Die Mitarbeiter*innen auf den Recyclinghöfen haben mit einem weiteren Problem zu kämpfen: Wenn es mal nicht läuft, sind sie es, die den Unmut der Berliner*innen abbekommen – teilweise mit Gewalt. Thomas S. etwa, der nicht seinen ganzen Namen in der Zeitung lesen will, berichtet »nd« davon, dass er schon mit einem Schraubenzieher angegriffen wurde.

Auch in den Krankenhäusern würden die Arbeitsbedingungen immer schlechter, berichtet Renate Schaffernicht von der Charité. »Einsparungen und immer mehr Einsparungen« gebe es in der Krankenversorgung. »So geht es nicht weiter«, sagt sie.

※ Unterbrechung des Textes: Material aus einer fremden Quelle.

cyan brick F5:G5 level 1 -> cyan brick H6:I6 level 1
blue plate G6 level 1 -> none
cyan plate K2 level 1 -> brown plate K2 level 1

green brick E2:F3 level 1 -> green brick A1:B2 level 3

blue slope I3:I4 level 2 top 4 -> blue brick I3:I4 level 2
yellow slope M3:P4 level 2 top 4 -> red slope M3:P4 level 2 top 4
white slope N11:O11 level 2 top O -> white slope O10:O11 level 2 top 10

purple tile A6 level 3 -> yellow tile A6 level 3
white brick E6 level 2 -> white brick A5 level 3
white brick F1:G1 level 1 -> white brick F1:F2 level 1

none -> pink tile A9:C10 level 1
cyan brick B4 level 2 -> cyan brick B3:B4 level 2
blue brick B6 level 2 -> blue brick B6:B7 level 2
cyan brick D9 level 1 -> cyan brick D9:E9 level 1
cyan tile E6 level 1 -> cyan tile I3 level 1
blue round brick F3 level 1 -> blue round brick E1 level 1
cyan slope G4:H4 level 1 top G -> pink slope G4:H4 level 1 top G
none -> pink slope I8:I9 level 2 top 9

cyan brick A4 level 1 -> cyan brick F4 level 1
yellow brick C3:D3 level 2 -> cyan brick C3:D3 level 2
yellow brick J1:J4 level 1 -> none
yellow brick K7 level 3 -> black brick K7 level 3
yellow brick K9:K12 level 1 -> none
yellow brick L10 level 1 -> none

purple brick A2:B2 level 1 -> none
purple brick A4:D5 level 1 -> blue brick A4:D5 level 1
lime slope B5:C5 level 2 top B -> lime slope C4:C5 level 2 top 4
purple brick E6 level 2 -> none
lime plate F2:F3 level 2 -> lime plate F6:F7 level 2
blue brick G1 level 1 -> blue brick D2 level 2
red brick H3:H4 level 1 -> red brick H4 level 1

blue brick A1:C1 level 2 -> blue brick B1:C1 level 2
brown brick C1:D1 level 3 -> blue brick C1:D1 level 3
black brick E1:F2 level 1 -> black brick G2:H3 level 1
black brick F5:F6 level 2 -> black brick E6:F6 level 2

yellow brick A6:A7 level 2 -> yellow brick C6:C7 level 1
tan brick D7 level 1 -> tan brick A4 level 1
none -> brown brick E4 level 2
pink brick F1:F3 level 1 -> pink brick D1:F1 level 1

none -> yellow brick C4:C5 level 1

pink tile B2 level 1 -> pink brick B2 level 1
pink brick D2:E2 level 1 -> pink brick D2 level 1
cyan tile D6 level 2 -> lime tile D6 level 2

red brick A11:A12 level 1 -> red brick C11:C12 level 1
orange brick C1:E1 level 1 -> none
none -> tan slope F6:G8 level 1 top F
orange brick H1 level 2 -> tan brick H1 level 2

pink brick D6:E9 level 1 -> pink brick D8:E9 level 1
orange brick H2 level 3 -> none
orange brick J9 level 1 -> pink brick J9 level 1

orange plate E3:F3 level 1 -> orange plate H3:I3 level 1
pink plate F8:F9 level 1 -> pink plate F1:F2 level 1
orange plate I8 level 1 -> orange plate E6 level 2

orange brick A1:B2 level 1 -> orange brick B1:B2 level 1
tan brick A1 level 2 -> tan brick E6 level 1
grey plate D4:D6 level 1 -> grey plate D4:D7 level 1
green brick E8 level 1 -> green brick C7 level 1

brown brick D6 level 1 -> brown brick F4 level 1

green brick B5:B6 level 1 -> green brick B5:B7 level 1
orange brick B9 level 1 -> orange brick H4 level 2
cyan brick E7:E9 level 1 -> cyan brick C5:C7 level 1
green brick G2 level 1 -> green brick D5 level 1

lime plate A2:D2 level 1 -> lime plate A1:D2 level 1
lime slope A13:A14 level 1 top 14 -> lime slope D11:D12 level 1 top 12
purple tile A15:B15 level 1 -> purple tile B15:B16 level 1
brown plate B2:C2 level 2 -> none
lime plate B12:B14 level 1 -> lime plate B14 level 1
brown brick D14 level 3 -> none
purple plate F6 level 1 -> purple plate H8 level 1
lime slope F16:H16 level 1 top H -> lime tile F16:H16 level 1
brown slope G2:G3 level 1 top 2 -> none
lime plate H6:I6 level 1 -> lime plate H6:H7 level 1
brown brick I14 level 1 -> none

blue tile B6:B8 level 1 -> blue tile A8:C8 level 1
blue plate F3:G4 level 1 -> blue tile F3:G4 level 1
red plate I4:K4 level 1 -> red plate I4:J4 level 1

Sie fordert die Streikenden auf, zusammenzustehen auch mit den Angestellten der BVG im Arbeitskampf. »Wir haben es verdient. Jeden einzelnen Cent haben wir verdient«, ruft sie der Menge zu.

Die Verbesserung der Arbeitsbedingungen ist für die Gewerkschaften auch Mittel, um den öffentlichen Dienst für die Zukunft aufzustellen. Denn die Personalsituation wird sich weiter verschärfen, wenn die Generation der Baby-Boomer in die Rente geht. Einer Schätzung des Senats nach werden bis 2030 rund 30 Prozent der Beschäftigten aus dem Dienst ausscheiden. Die nächste Verhandlungsrunde findet am 17. Februar statt.